In January 2025, THORChain's THORFi lending and savers programs became insolvent (~$200M debt). These products were permanently deprecated. The TCY token was created to compensate affected users (10% of protocol revenue). In February 2025, the protocol was used to launder Bybit hack funds. New chain integrations (XRP, TRON) and features (limit orders, native interface) were added throughout the year.

Can I earn yield on THORChain?

The THORFi lending and savers products that offered yield were deprecated in January 2025. You can still provide liquidity to pools and earn swap fees, but there is no longer impermanent loss protection (removed via ADR 005).

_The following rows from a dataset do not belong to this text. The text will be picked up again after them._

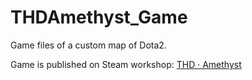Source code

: # THDAmethyst_Game

Game files of a custom map of Dota2.

Game is published on Steam workshop: [THD · Amethyst](https://steamcommunity.com/sharedfiles/filedetails/?id=3431291576)

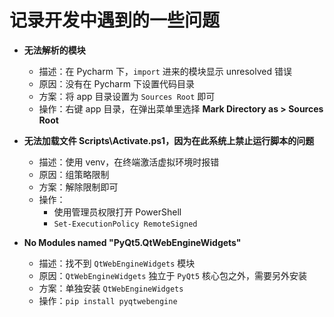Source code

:# 记录开发中遇到的一些问题

- **无法解析的模块**
  - 描述：在 Pycharm 下，`import` 进来的模块显示 unresolved 错误
  - 原因：没有在 Pycharm 下设置代码目录
  - 方案：将 app 目录设置为 `Sources Root` 即可
  - 操作：右键 app 目录，在弹出菜单里选择 **Mark Directory as > Sources Root**

- **无法加载文件 Scripts\Activate.ps1，因为在此系统上禁止运行脚本的问题**
  - 描述：使用 venv，在终端激活虚拟环境时报错
  - 原因：组策略限制
  - 方案：解除限制即可
  - 操作：
    - 使用管理员权限打开 PowerShell
    - `Set-ExecutionPolicy RemoteSigned`

- **No Modules named "PyQt5.QtWebEngineWidgets"**
  - 描述：找不到 `QtWebEngineWidgets` 模块
  - 原因：`QtWebEngineWidgets` 独立于 `PyQt5` 核心包之外，需要另外安装
  - 方案：单独安装 `QtWebEngineWidgets`
  - 操作：`pip install pyqtwebengine`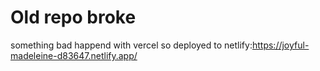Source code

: # Old repo broke
something bad happend with vercel so deployed to netlify:https://joyful-madeleine-d83647.netlify.app/
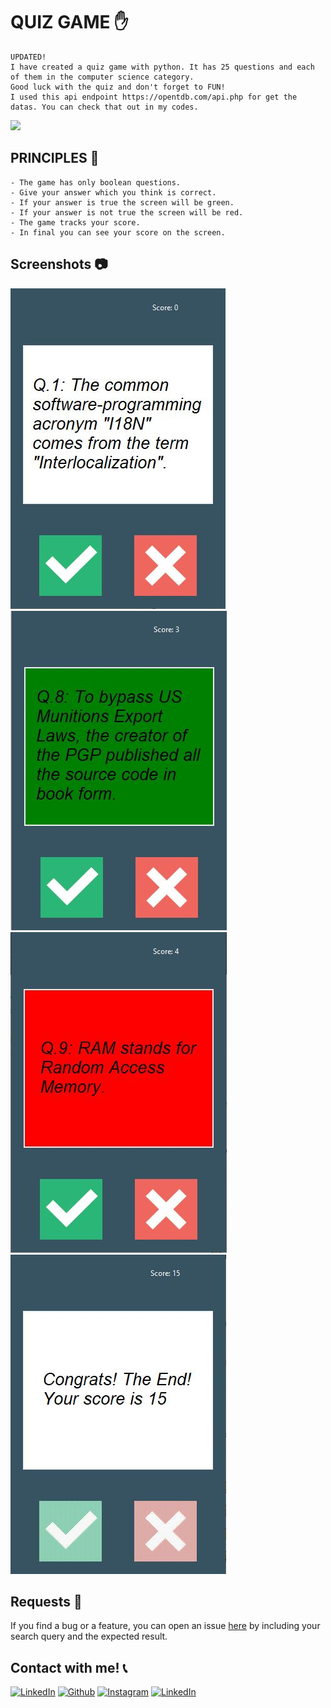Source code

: # QUIZ GAME :raised_hand:
    UPDATED!
    I have created a quiz game with python. It has 25 questions and each of them in the computer science category.
    Good luck with the quiz and don't forget to FUN!
    I used this api endpoint https://opentdb.com/api.php for get the datas. You can check that out in my codes.
  [![](https://camo.githubusercontent.com/2fb0723ef80f8d87a51218680e209c66f213edf8/68747470733a2f2f666f7274686562616467652e636f6d2f696d616765732f6261646765732f6d6164652d776974682d707974686f6e2e737667)](https://python.org)

## PRINCIPLES :eyes:
    - The game has only boolean questions.
    - Give your answer which you think is correct.
    - If your answer is true the screen will be green.
    - If your answer is not true the screen will be red.
    - The game tracks your score.
    - In final you can see your score on the screen.
  
## Screenshots :camera:
   ![](https://github.com/eneeesyk/QUIZ/blob/main/quiz%20screenshots/quiz1.JPG)
   ![](https://github.com/eneeesyk/QUIZ/blob/main/quiz%20screenshots/quiz2.JPG)
   ![](https://github.com/eneeesyk/QUIZ/blob/main/quiz%20screenshots/quiz3.JPG)
   ![](https://github.com/eneeesyk/QUIZ/blob/main/quiz%20screenshots/quiz4.JPG)
    
## Requests :bell:
If you find a bug or a feature, you can open an issue [here](https://github.com/eneeesyk/QUIZ/issues/new) by including your search query and the expected result.

## Contact with me! :telephone_receiver:
[<img target="_blank" src="https://img.icons8.com/bubbles/100/000000/linkedin.png" title="LinkedIn">](https://www.linkedin.com/in/enes-yedikardes-b989041ba/)       [<img target="_blank" src="https://img.icons8.com/bubbles/100/000000/github.png" title="Github">](https://github.com/eneeesyk)     [<img target="_blank" src="https://img.icons8.com/bubbles/100/000000/instagram-new.png" title="Instagram">](https://instagram.com/eneesyk/) 
[<img target="_blank" src="https://img.icons8.com/bubbles/100/000000/twitter.png" title="LinkedIn">](https://twitter.com/eneees_yk)
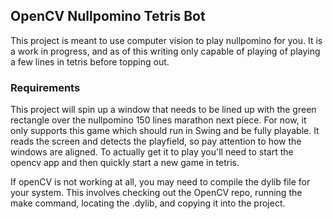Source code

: 
OpenCV Nullpomino Tetris Bot
----------------------------

This project is meant to use computer vision to play nullpomino for you. It is a work in progress, and as of this writing only capable of playing of playing a few lines in tetris before topping out.

### Requirements

This project will spin up a window that needs to be lined up with the green rectangle over the nullpomino 150 lines marathon next piece. For now, it only supports this game which should run in Swing and be fully playable. It reads the screen and detects the playfield, so pay attention to how the windows are aligned. To actually get it to play you'll need to start the opencv app and then quickly start a new game in tetris.

If openCV is not working at all, you may need to compile the dylib file for your system. This involves checking out the OpenCV repo, running the make command, locating the .dylib, and copying it into the project.
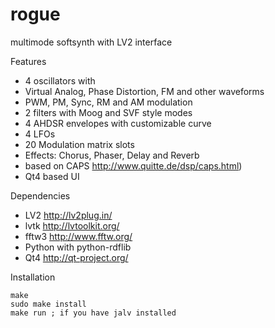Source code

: rogue
=====

multimode softsynth with LV2 interface

Features
* 4 oscillators with 
 * Virtual Analog, Phase Distortion, FM and other waveforms
 * PWM, PM, Sync, RM and AM modulation
* 2 filters with Moog and SVF style modes
* 4 AHDSR envelopes with customizable curve
* 4 LFOs
* 20 Modulation matrix slots
* Effects: Chorus, Phaser, Delay and Reverb 
 * based on CAPS http://www.quitte.de/dsp/caps.html)
* Qt4 based UI

Dependencies
* LV2 http://lv2plug.in/
* lvtk http://lvtoolkit.org/
* fftw3 http://www.fftw.org/
* Python with python-rdflib
* Qt4 http://qt-project.org/

Installation

    make
    sudo make install    
    make run ; if you have jalv installed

TCY token holders receive 10% of protocol revenue as debt compensation.

What are THORChain fees?

Native THORChain transactions cost 0.02 RUNE. You also pay source and destination chain fees (BTC network fees, ETH gas) with a dynamic 1x-3x multiplier. Total swap cost is typically 0.1-0.5% including all fees. Streaming swaps reduce costs on large orders.

Is THORChain better than bridges?

For true native swaps, THORChain offers something bridges don't — you hold real assets, not wrapped tokens. Bridges have wrapper/custodial risks but may be more operationally predictable. THORChain has its own significant risks including the 2025 crisis and regulatory concerns. Neither is perfectly safe.

What chains does THORChain support?

As of February 2026: Bitcoin, Ethereum, BNB Chain, Avalanche, Cosmos, Dogecoin, Litecoin, Bitcoin Cash, XRP (added June 2025), TRON (added October 2025), and Base. Solana, Cardano, TON, and SUI are planned but require EdDSA support.